If your customer service is still perceived as a burden to the organization, this is the first hurdle to overcome. Customer service did not create the problems, they are there to respond to customers and provide a solution. Your organization must understand that customer service should really be an investment in reducing costs for the company. As we found, those costs often come from unexpected places.

Solving The “Whole Product” Problems

Remember how I said the business unit leadership was interested in addressing the reasons customers called, but mainly from the perspective of improving the product quality? My technical support team did its part by logging cases to record the reasons and details of customer calls.

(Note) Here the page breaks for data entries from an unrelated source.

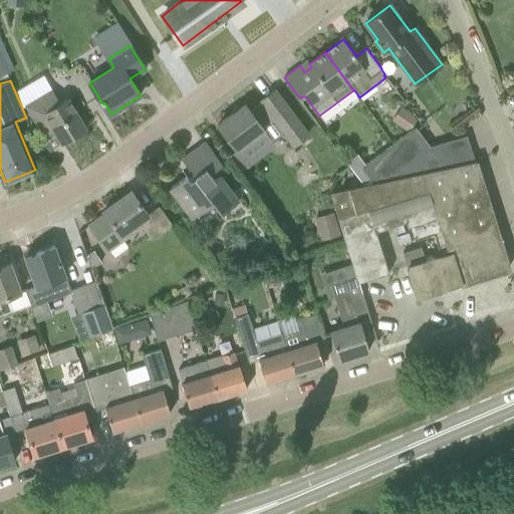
[(308,135),(274,90),(260,100),(262,102),(250,111),(245,104),(218,124),(237,150),(263,130),(272,142),(284,133),(293,146),(308,135)]
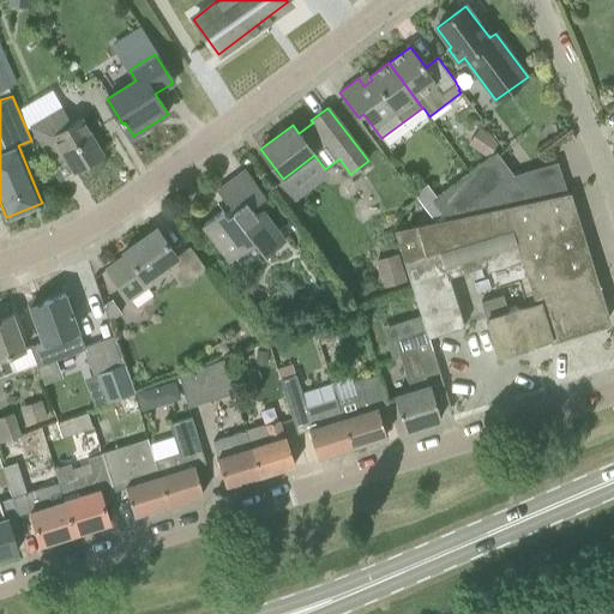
[(61,146),(74,170),(102,155),(80,119),(71,125),(61,109),(30,127),(46,156),(61,146)]
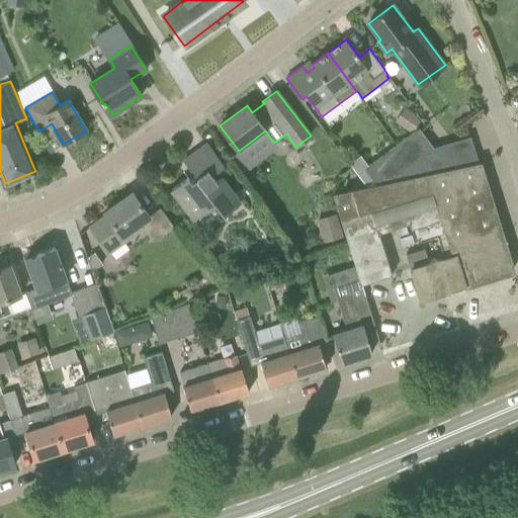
[(395,121),(411,133),(421,118),(405,106),(395,121)]
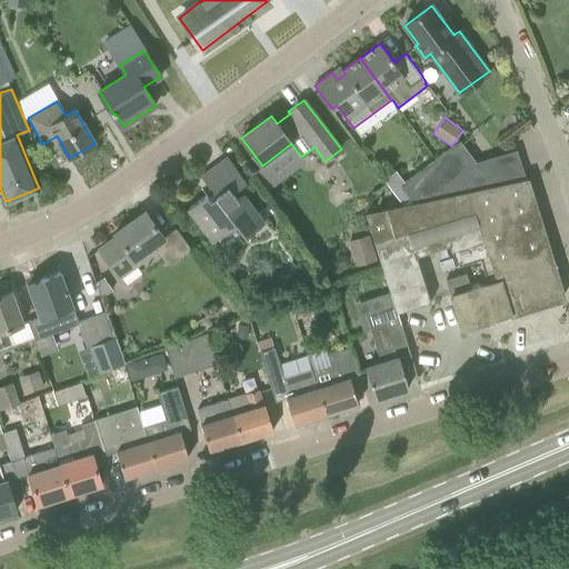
[(413,203),(495,186),(460,140),(400,186),(413,203)]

We ran reports from the call tracking system and counted rows in spreadsheets to generate our “Top 10” lists each week of the highest volume issues to discuss with our product team.

During the weekly Top 10 list review, we would discuss the details of each item on the list and negotiate what the approach and timeline would be to addressing them. Some weeks customers were calling about more than just software bugs. Not only did customers struggle to use the software, but they were also challenged to work with the company: credit card charges were incorrect; upgrade orders lacked tracking information; rebates weren’t issued; manuals were missing; etc.

When things were not working as expected for our customers–software bug or otherwise–that meant the phone would ring. Each one of those calls had a cost. The weekly discussions with the product team became just as much about business problems as they were about software quality. The conversation was no longer limited to software development issues but also matters stemming from manufacturing, accounting, etc. and how to address them.

What we had started to touch on is what we now know as customer experience. The problems we encountered and helped solve were not always about the software but impacted the customers’ experience with our product and company. Our concern was centered on reducing the costs resulting from any type of call for assistance, but we were also improving the overall experience for future customers as we eliminated those software and business issues.

The Modern View

There is no denying the cost associated with delivering customer service. While technologies like chatbots and automated solutions can reduce costs and CTI and knowledge bases can make agents more efficient, at the end of the day, there is a price for it all. Yes, from an accounting perspective, customer service is a cost center. But if your company is only focused on this, you must change that old-school thinking.

Your customer service center is really an opportunity center. It’s an opportunity to hear directly from customers. It’s an opportunity to identify and correct product or service problems. But it’s even more than that. By taking a broader perspective and going beyond product problems to include identifying business processes issues and by engaging with the rest of the company to solve those issues, it offers the opportunity to improve the entire customer experience and reduce even more costs over time.